“Technical debt” is making a programming choice based on getting something to work in the short-term, even though you know it will have problems in the long-term.
Think of technical debt as credit card debt, where you only make the minimum payment and keep charging new things on the card. Eventually, you’ll reach your credit limit and not be able to charge anything new.
In programming, this is when your program has become so unmanageable that any change break another part of the program, making it take longer and longer to make each change. This may lead to declaring “bankruptcy” with the program – writing a completely new program, instead of continuing to work on the existing program.
Technical debt is related to YAGNI and and preparing your code for problems. There needs to be a balance between short-term decisions and long-term decisions. Unfortunately, making the best choice for this balance is usually something that comes with experience.

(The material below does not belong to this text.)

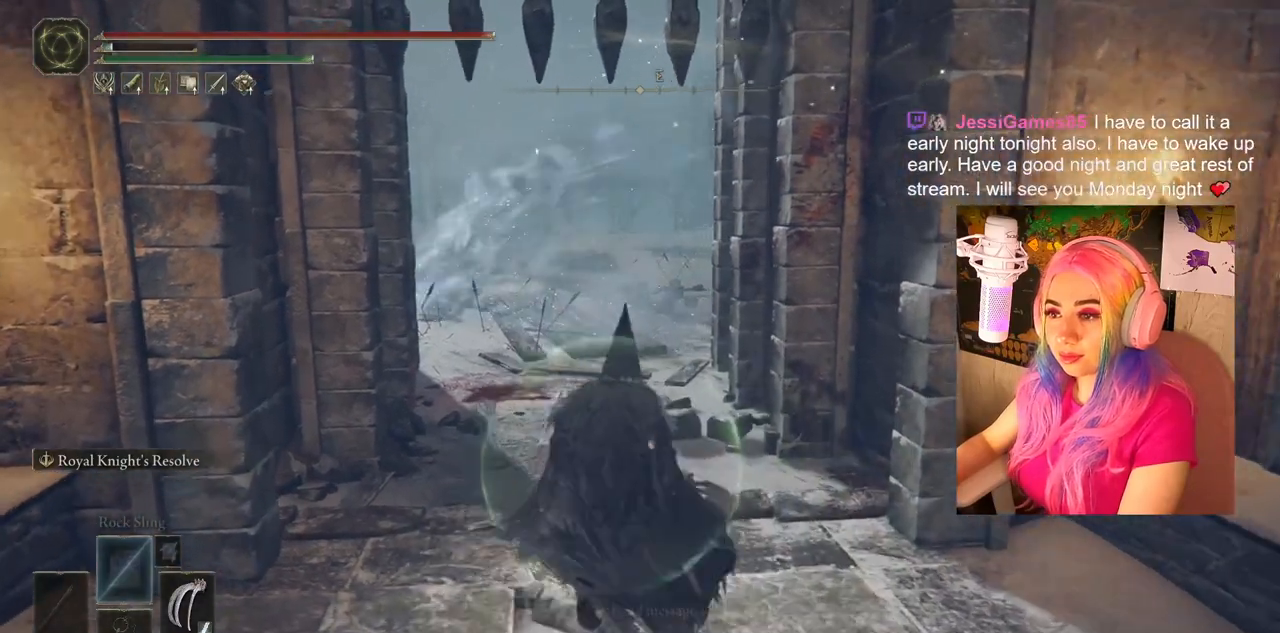
{"buttons": [], "left_stick": "up-left", "right_stick": "right", "events": [[67, "left_stick", "center"], [300, "left_stick", "up-left"], [400, "right_stick", "right"]]}
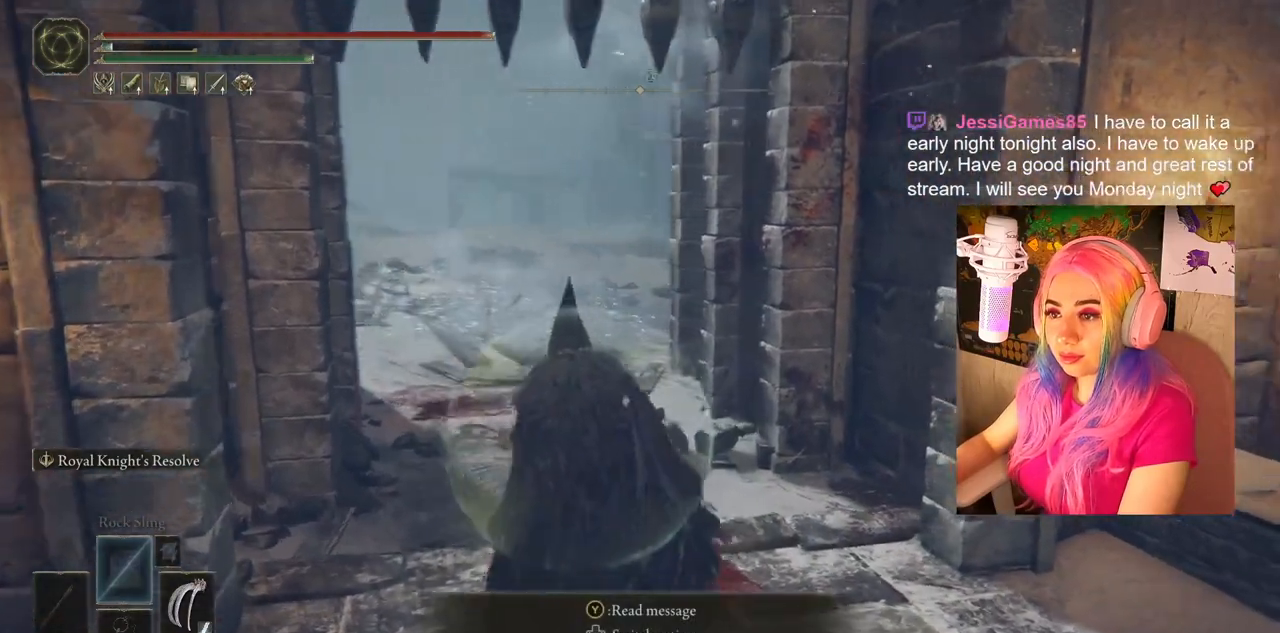
{"buttons": [], "left_stick": "up-left", "right_stick": "center", "events": [[117, "right_stick", "center"]]}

When starting your programming career, if you aren’t sure whether to take a shortcut or make something more robust, check with a senior developer on your team, your manager, or the product owner. Let them know you can do a short-term fix that will take <X> amount of time/effort, but potentially cause a problem in the future. Or, you can make the long-term change that will take you <Y> amount of time/effort. Then let them decide.
I will warn you, people will decide to take the short-term choice, but expect the long-term results. Or, if/when the short-term choice becomes a problem in the future, they will suddenly forget they were the one who chose it. That’s part of human nature.
It’s also difficult to get the business people to allow you time to fix this technical debt. As far as they’re concerned, the program works, so you shouldn’t waste your time making changes to it.